Stored data entries:
··········

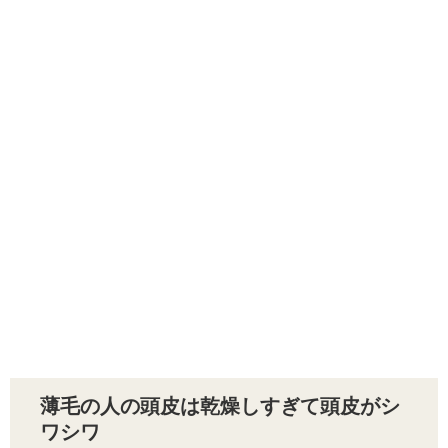
薄毛の人の頭皮は乾燥しすぎて頭皮がシ
ワシワ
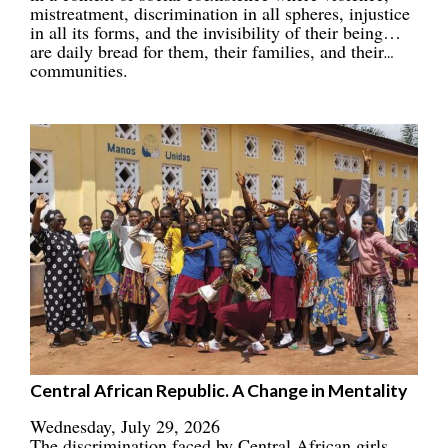
mistreatment, discrimination in all spheres, injustice
in all its forms, and the invisibility of their being…
are daily bread for them, their families, and their
communities.
Central African Republic. A Change in Mentality
Wednesday, July 29, 2026
The discrimination faced by Central African girls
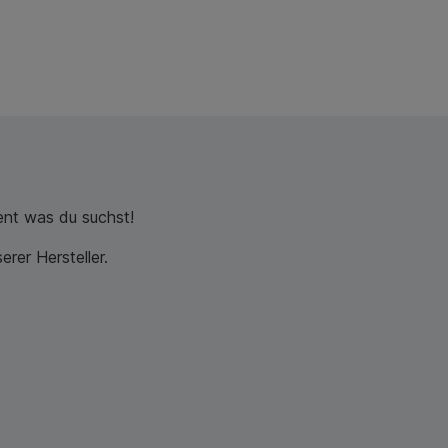
nt was du suchst!
rer Hersteller.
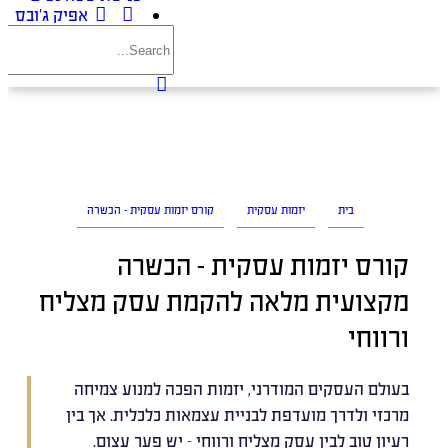
אפיק ג’ובס
בית
יזמות עסקית
קורס יזמות עסקית – הכשרה
קורס יזמות עסקית – הכשרה
מקצועית מלאה להקמת עסק מצליח
ורווחי
בעולם העסקים המודרני, יזמות הפכה למנוע צמיחה
מרכזי ולדרך מועדפת לבניית עצמאות כלכלית. אך בין
רעיון טוב לבין עסק מצליח ורווחי – יש פער עצום.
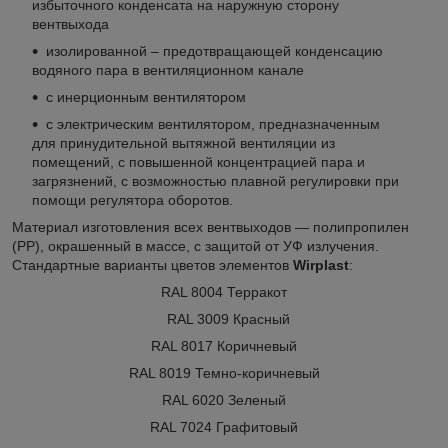
избыточного конденсата на наружную сторону
вентвыхода
изолированной – предотвращающей конденсацию
водяного пара в вентиляционном канале
с инерционным вентилятором
с электрическим вентилятором, предназначенным
для принудительной вытяжной вентиляции из
помещений, с повышенной концентрацией пара и
загрязнений, с возможностью плавной регулировки при
помощи регулятора оборотов.
Материал изготовления всех вентвыходов — полипропилен
(PP), окрашенный в массе, с защитой от УФ излучения.
Стандартные варианты цветов элементов
Wirplast
:
RAL 8004 Терракот
RAL 3009 Красный
RAL 8017 Коричневый
RAL 8019 Темно-коричневый
RAL 6020 Зеленый
RAL 7024 Графитовый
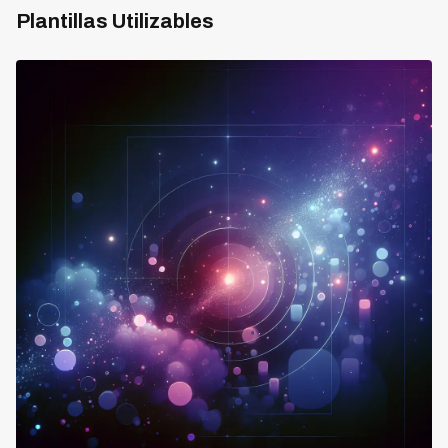
Plantillas Utilizables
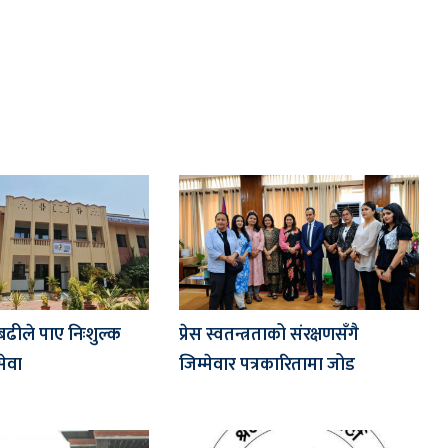
बढीले पाए निःशुल्क
प्रेस स्वतन्त्रताको संरक्षणसँगै
सेवा
जिम्मेवार पत्रकारितामा जोड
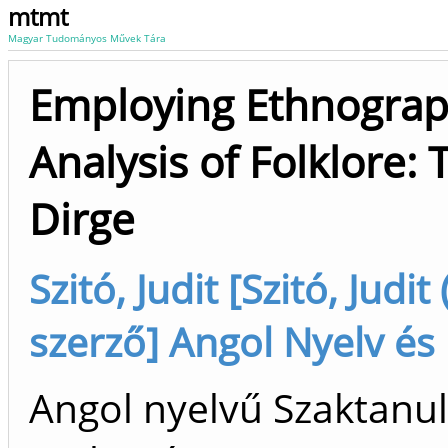
mtmt
Magyar Tudományos Művek Tára
Employing Ethnograph
Analysis of Folklore:
Dirge
Szitó, Judit [Szitó, Judit
szerző] Angol Nyelv és 
Angol nyelvű Szaktanu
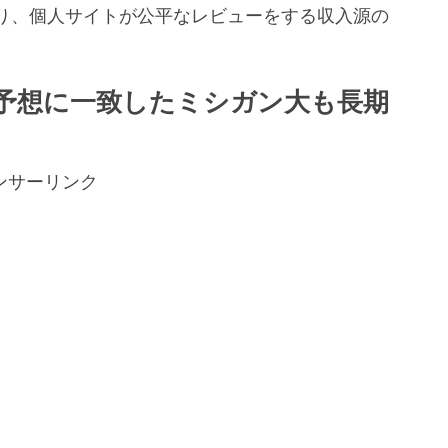
り、個人サイトが公平なレビューをする収入源の
。
予想に一致したミシガン大も長期
ンサーリンク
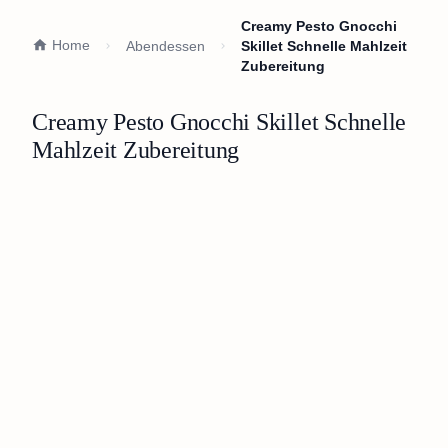
Creamy Pesto Gnocchi
Home
Abendessen
Skillet Schnelle Mahlzeit
Zubereitung
Creamy Pesto Gnocchi Skillet Schnelle
Mahlzeit Zubereitung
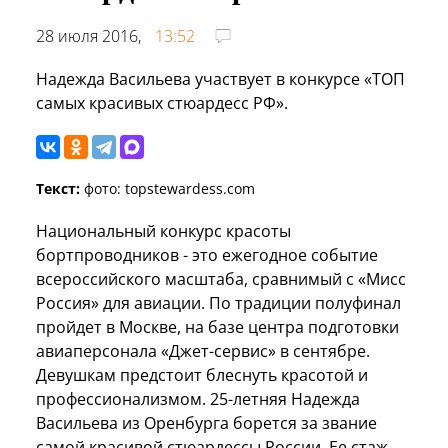
28 июля 2016,
13:52
Надежда Васильева участвует в конкурсе «ТОП
самых красивых стюардесс РФ».
Текст:
фото: topstewardess.com
Национальный конкурс красоты
бортпроводников - это ежегодное событие
всероссийского масштаба, сравнимый с «Мисс
Россия» для авиации. По традиции полуфинал
пройдет в Москве, на базе центра подготовки
авиаперсонала «Джет-сервис» в сентябре.
Девушкам предстоит блеснуть красотой и
профессионализмом. 25-летняя Надежда
Васильева из Оренбурга борется за звание
самой красивой стюардессы России. Ее стаж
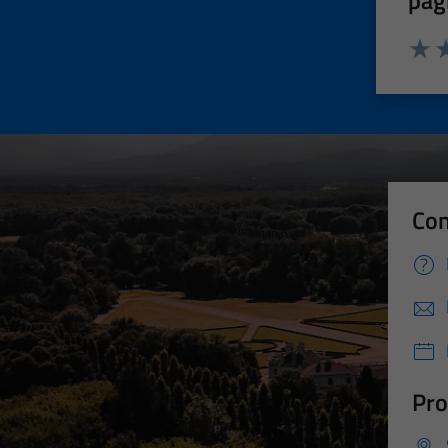
pag
Valut
Va
Con
Pro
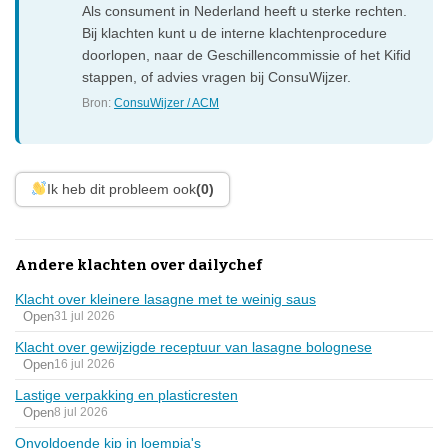
Als consument in Nederland heeft u sterke rechten.
Bij klachten kunt u de interne klachtenprocedure
doorlopen, naar de Geschillencommissie of het Kifid
stappen, of advies vragen bij ConsuWijzer.
Bron:
ConsuWijzer / ACM
Ik heb dit probleem ook
(0)
Andere klachten over dailychef
Klacht over kleinere lasagne met te weinig saus
Open
31 jul 2026
Klacht over gewijzigde receptuur van lasagne bolognese
Open
16 jul 2026
Lastige verpakking en plasticresten
Open
8 jul 2026
Onvoldoende kip in loempia's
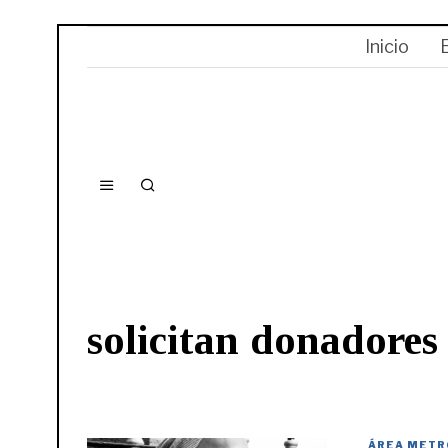
Inicio
solicitan donadores
ÁREA METR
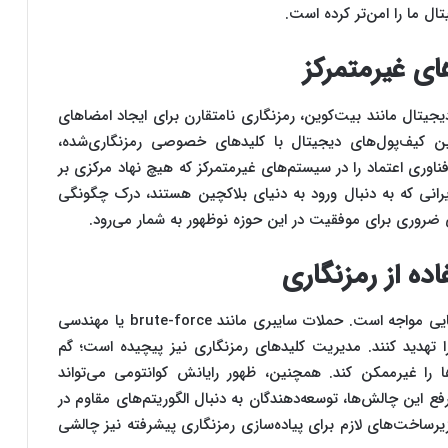
ال ما را امن‌تر کرده است.
ای غیرمتمرکز
یجیتال مانند بیت‌کوین، رمزنگاری نامتقارن برای ایجاد امضاهای
ین کیف‌پول‌های دیجیتال با کلیدهای خصوصی رمزنگاری‌شده،
ن فناوری اعتماد را در سیستم‌های غیرمتمرکز که هیچ نهاد مرکزی بر
ایرانی که به دنبال ورود به دنیای بلاکچین هستند، درک چگونگی
ی ضروری برای موفقیت در این حوزه نوظهور به شمار می‌رود.
ه از رمزنگاری
با وجود مزایای فراوان، استفاده از زمزنگاری با چالش‌هایی مواجه است. حملات سایبری مانند brute-force یا مهندسی
ا تهدید کنند. مدیریت کلیدهای رمزنگاری نیز پیچیده است؛ گم
 غیرممکن کند. همچنین، ظهور رایانش کوانتومی می‌تواند
 آسیب‌پذیر کند. برای رفع این چالش‌ها، توسعه‌دهندگان به دنبال الگوریتم‌های مقاوم در
زیرساخت‌های لازم برای پیاده‌سازی رمزنگاری پیشرفته نیز چالشی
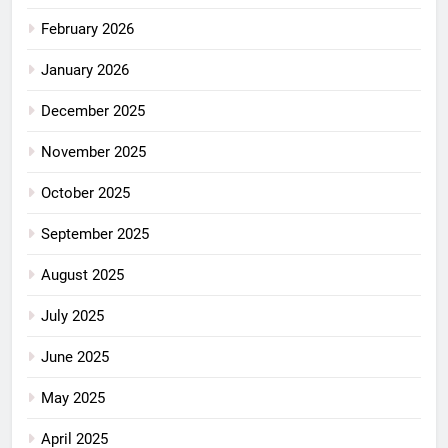
February 2026
January 2026
December 2025
November 2025
October 2025
September 2025
August 2025
July 2025
June 2025
May 2025
April 2025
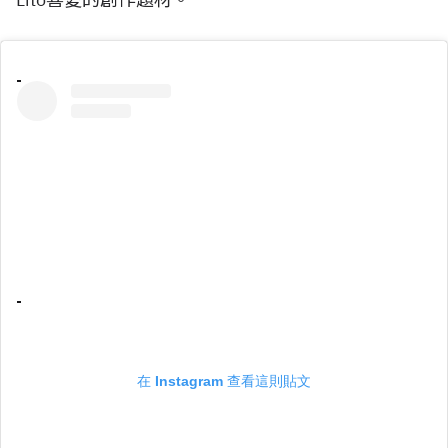
在 Instagram 查看這則貼文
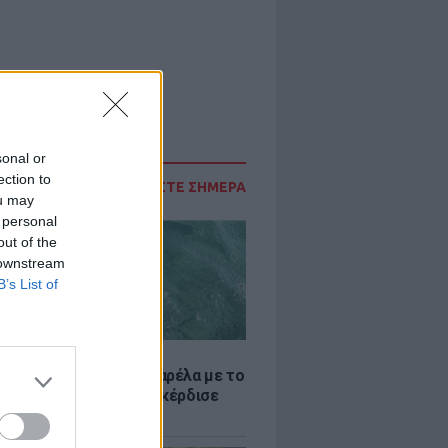
sonal or
ection to
ΔΙΑΒΑΣΤΕ ΣΗΜΕΡΑ
ou may
 personal
out of the
 downstream
B’s List of
LE
να Παπουτσάκη: Η πασαρέλα με το
αιρινά ραντεβού» που κέρδισε
 σχόλια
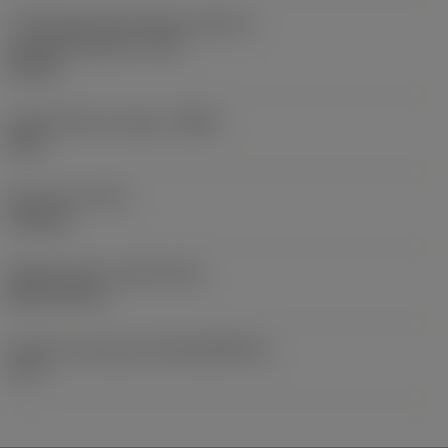
A legnagyobb elfordulási átmérő a
szerszámváltóban
(DIX)
85 mm
Szerszámtest anyaga
(BMC)
Acél
Elem súlya
(WT)
1,51 kg
Release date
(ValFrom20)
2017. 02. 19.
Kiadás azonosítója
(RELEASEPACK)
17.1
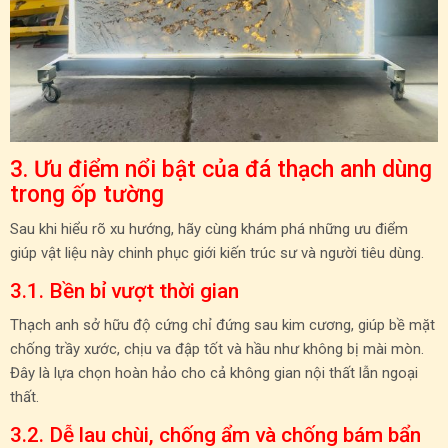
3. Ưu điểm nổi bật của đá thạch anh dùng
trong ốp tường
Sau khi hiểu rõ xu hướng, hãy cùng khám phá những ưu điểm
giúp vật liệu này chinh phục giới kiến trúc sư và người tiêu dùng.
3.1. Bền bỉ vượt thời gian
Thạch anh sở hữu độ cứng chỉ đứng sau kim cương, giúp bề mặt
chống trầy xước, chịu va đập tốt và hầu như không bị mài mòn.
Đây là lựa chọn hoàn hảo cho cả không gian nội thất lẫn ngoại
thất.
3.2. Dễ lau chùi, chống ẩm và chống bám bẩn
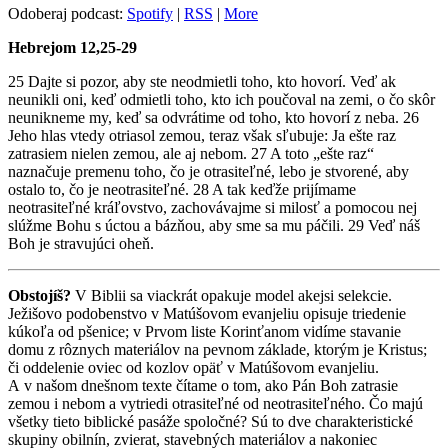
Odoberaj podcast:
Spotify
|
RSS
|
More
Hebrejom 12,25-29
25 Dajte si pozor, aby ste neodmietli toho, kto hovorí. Veď ak
neunikli oni, keď odmietli toho, kto ich poučoval na zemi, o čo skôr
neunikneme my, keď sa odvrátime od toho, kto hovorí z neba. 26
Jeho hlas vtedy otriasol zemou, teraz však sľubuje: Ja ešte raz
zatrasiem nielen zemou, ale aj nebom. 27 A toto „ešte raz“
naznačuje premenu toho, čo je otrasiteľné, lebo je stvorené, aby
ostalo to, čo je neotrasiteľné. 28 A tak keďže prijímame
neotrasiteľné kráľovstvo, zachovávajme si milosť a pomocou nej
slúžme Bohu s úctou a bázňou, aby sme sa mu páčili. 29 Veď náš
Boh je stravujúci oheň.
Obstojíš?
V Biblii sa viackrát opakuje model akejsi selekcie.
Ježišovo podobenstvo v Matúšovom evanjeliu opisuje triedenie
kúkoľa od pšenice; v Prvom liste Korinťanom vidíme stavanie
domu z rôznych materiálov na pevnom základe, ktorým je Kristus;
či oddelenie oviec od kozlov opäť v Matúšovom evanjeliu.
A v našom dnešnom texte čítame o tom, ako Pán Boh zatrasie
zemou i nebom a vytriedi otrasiteľné od neotrasiteľného. Čo majú
všetky tieto biblické pasáže spoločné? Sú to dve charakteristické
skupiny obilnín, zvierat, stavebných materiálov a nakoniec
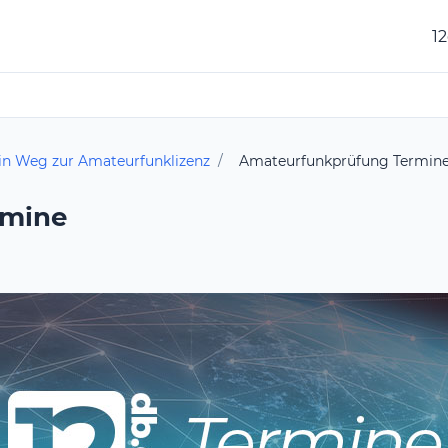
1
in Weg zur Amateurfunklizenz
/
Amateurfunkprüfung Termin
rmine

··········

In the copy, every entry appears exactly as written above and no picture appears.

薄毛の人の頭皮は乾燥しすぎて頭皮がシ
ワシワ
mistreatment, discrimination in all spheres, injustice
in all its forms, and the invisibility of their being…
are daily bread for them, their families, and their
communities.
Central African Republic. A Change in Mentality
Wednesday, July 29, 2026
The discrimination faced by Central African girls
nt was du suchst!
rer Hersteller.
אפיק ג’ובס
בית
יזמות עסקית
קורס יזמות עסקית – הכשרה
קורס יזמות עסקית – הכשרה
מקצועית מלאה להקמת עסק מצליח
ורווחי
בעולם העסקים המודרני, יזמות הפכה למנוע צמיחה
מרכזי ולדרך מועדפת לבניית עצמאות כלכלית. אך בין
רעיון טוב לבין עסק מצליח ורווחי – יש פער עצום.
избыточного конденсата на наружную сторону
вентвыхода
изолированной – предотвращающей конденсацию
водяного пара в вентиляционном канале
с инерционным вентилятором
с электрическим вентилятором, предназначенным
для принудительной вытяжной вентиляции из
помещений, с повышенной концентрацией пара и
загрязнений, с возможностью плавной регулировки при
помощи регулятора оборотов.
Материал изготовления всех вентвыходов — полипропилен
(PP), окрашенный в массе, с защитой от УФ излучения.
Стандартные варианты цветов элементов
Wirplast
:
RAL 8004 Терракот
RAL 3009 Красный
RAL 8017 Коричневый
RAL 8019 Темно-коричневый
RAL 6020 Зеленый
RAL 7024 Графитовый
Plantillas Utilizables
बढीले पाए निःशुल्क
प्रेस स्वतन्त्रताको संरक्षणसँगै
सेवा
जिम्मेवार पत्रकारितामा जोड
mtmt
Magyar Tudományos Művek Tára
Employing Ethnograph
Analysis of Folklore:
Dirge
Szitó, Judit [Szitó, Judit
szerző] Angol Nyelv és 
Angol nyelvű Szaktanu
り、個人サイトが公平なレビューをする収入源の
。
予想に一致したミシガン大も長期
ンサーリンク
Creamy Pesto Gnocchi
Home
Abendessen
Skillet Schnelle Mahlzeit
Zubereitung
Creamy Pesto Gnocchi Skillet Schnelle
Mahlzeit Zubereitung
28 июля 2016,
13:52
Надежда Васильева участвует в конкурсе «ТОП
самых красивых стюардесс РФ».
Текст:
фото: topstewardess.com
Национальный конкурс красоты
бортпроводников - это ежегодное событие
всероссийского масштаба, сравнимый с «Мисс
Россия» для авиации. По традиции полуфинал
пройдет в Москве, на базе центра подготовки
авиаперсонала «Джет-сервис» в сентябре.
Девушкам предстоит блеснуть красотой и
профессионализмом. 25-летняя Надежда
Васильева из Оренбурга борется за звание
самой красивой стюардессы России. Ее стаж
pag
Valut
Va
Con
Pro
Als consument in Nederland heeft u sterke rechten.
Bij klachten kunt u de interne klachtenprocedure
doorlopen, naar de Geschillencommissie of het Kifid
stappen, of advies vragen bij ConsuWijzer.
Bron:
ConsuWijzer / ACM
Ik heb dit probleem ook
(0)
Andere klachten over dailychef
Klacht over kleinere lasagne met te weinig saus
Open
31 jul 2026
Klacht over gewijzigde receptuur van lasagne bolognese
Open
16 jul 2026
Lastige verpakking en plasticresten
Open
8 jul 2026
Onvoldoende kip in loempia's
Inicio
solicitan donadores
ÁREA METR
ال ما را امن‌تر کرده است.
ای غیرمتمرکز
یجیتال مانند بیت‌کوین، رمزنگاری نامتقارن برای ایجاد امضاهای
ین کیف‌پول‌های دیجیتال با کلیدهای خصوصی رمزنگاری‌شده،
ن فناوری اعتماد را در سیستم‌های غیرمتمرکز که هیچ نهاد مرکزی بر
ایرانی که به دنبال ورود به دنیای بلاکچین هستند، درک چگونگی
ی ضروری برای موفقیت در این حوزه نوظهور به شمار می‌رود.
ه از رمزنگاری
با وجود مزایای فراوان، استفاده از زمزنگاری با چالش‌هایی مواجه است. حملات سایبری مانند brute-force یا مهندسی
ا تهدید کنند. مدیریت کلیدهای رمزنگاری نیز پیچیده است؛ گم
 غیرممکن کند. همچنین، ظهور رایانش کوانتومی می‌تواند
 آسیب‌پذیر کند. برای رفع این چالش‌ها، توسعه‌دهندگان به دنبال الگوریتم‌های مقاوم در
زیرساخت‌های لازم برای پیاده‌سازی رمزنگاری پیشرفته نیز چالشی
February 2026
January 2026
December 2025
November 2025
October 2025
September 2025
August 2025
July 2025
June 2025
May 2025
April 2025
在 Instagram 查看這則貼文
sonal or
ection to
ΔΙΑΒΑΣΤΕ ΣΗΜΕΡΑ
ou may
 personal
out of the
 downstream
B’s List of
LE
να Παπουτσάκη: Η πασαρέλα με το
αιρινά ραντεβού» που κέρδισε
 σχόλια
A legnagyobb elfordulási átmérő a
szerszámváltóban
(DIX)
85 mm
Szerszámtest anyaga
(BMC)
Acél
Elem súlya
(WT)
1,51 kg
Release date
(ValFrom20)
2017. 02. 19.
Kiadás azonosítója
(RELEASEPACK)
17.1
3. Ưu điểm nổi bật của đá thạch anh dùng
trong ốp tường
Sau khi hiểu rõ xu hướng, hãy cùng khám phá những ưu điểm
giúp vật liệu này chinh phục giới kiến trúc sư và người tiêu dùng.
3.1. Bền bỉ vượt thời gian
Thạch anh sở hữu độ cứng chỉ đứng sau kim cương, giúp bề mặt
chống trầy xước, chịu va đập tốt và hầu như không bị mài mòn.
Đây là lựa chọn hoàn hảo cho cả không gian nội thất lẫn ngoại
thất.
3.2. Dễ lau chùi, chống ẩm và chống bám bẩn
Odoberaj podcast:
Spotify
|
RSS
|
More
Hebrejom 12,25-29
25 Dajte si pozor, aby ste neodmietli toho, kto hovorí. Veď ak
neunikli oni, keď odmietli toho, kto ich poučoval na zemi, o čo skôr
neunikneme my, keď sa odvrátime od toho, kto hovorí z neba. 26
Jeho hlas vtedy otriasol zemou, teraz však sľubuje: Ja ešte raz
zatrasiem nielen zemou, ale aj nebom. 27 A toto „ešte raz“
naznačuje premenu toho, čo je otrasiteľné, lebo je stvorené, aby
ostalo to, čo je neotrasiteľné. 28 A tak keďže prijímame
neotrasiteľné kráľovstvo, zachovávajme si milosť a pomocou nej
slúžme Bohu s úctou a bázňou, aby sme sa mu páčili. 29 Veď náš
Boh je stravujúci oheň.
Obstojíš?
V Biblii sa viackrát opakuje model akejsi selekcie.
Ježišovo podobenstvo v Matúšovom evanjeliu opisuje triedenie
kúkoľa od pšenice; v Prvom liste Korinťanom vidíme stavanie
domu z rôznych materiálov na pevnom základe, ktorým je Kristus;
či oddelenie oviec od kozlov opäť v Matúšovom evanjeliu.
A v našom dnešnom texte čítame o tom, ako Pán Boh zatrasie
zemou i nebom a vytriedi otrasiteľné od neotrasiteľného. Čo majú
všetky tieto biblické pasáže spoločné? Sú to dve charakteristické
skupiny obilnín, zvierat, stavebných materiálov a nakoniec
1
in Weg zur Amateurfunklizenz
/
Amateurfunkprüfung Termin
rmine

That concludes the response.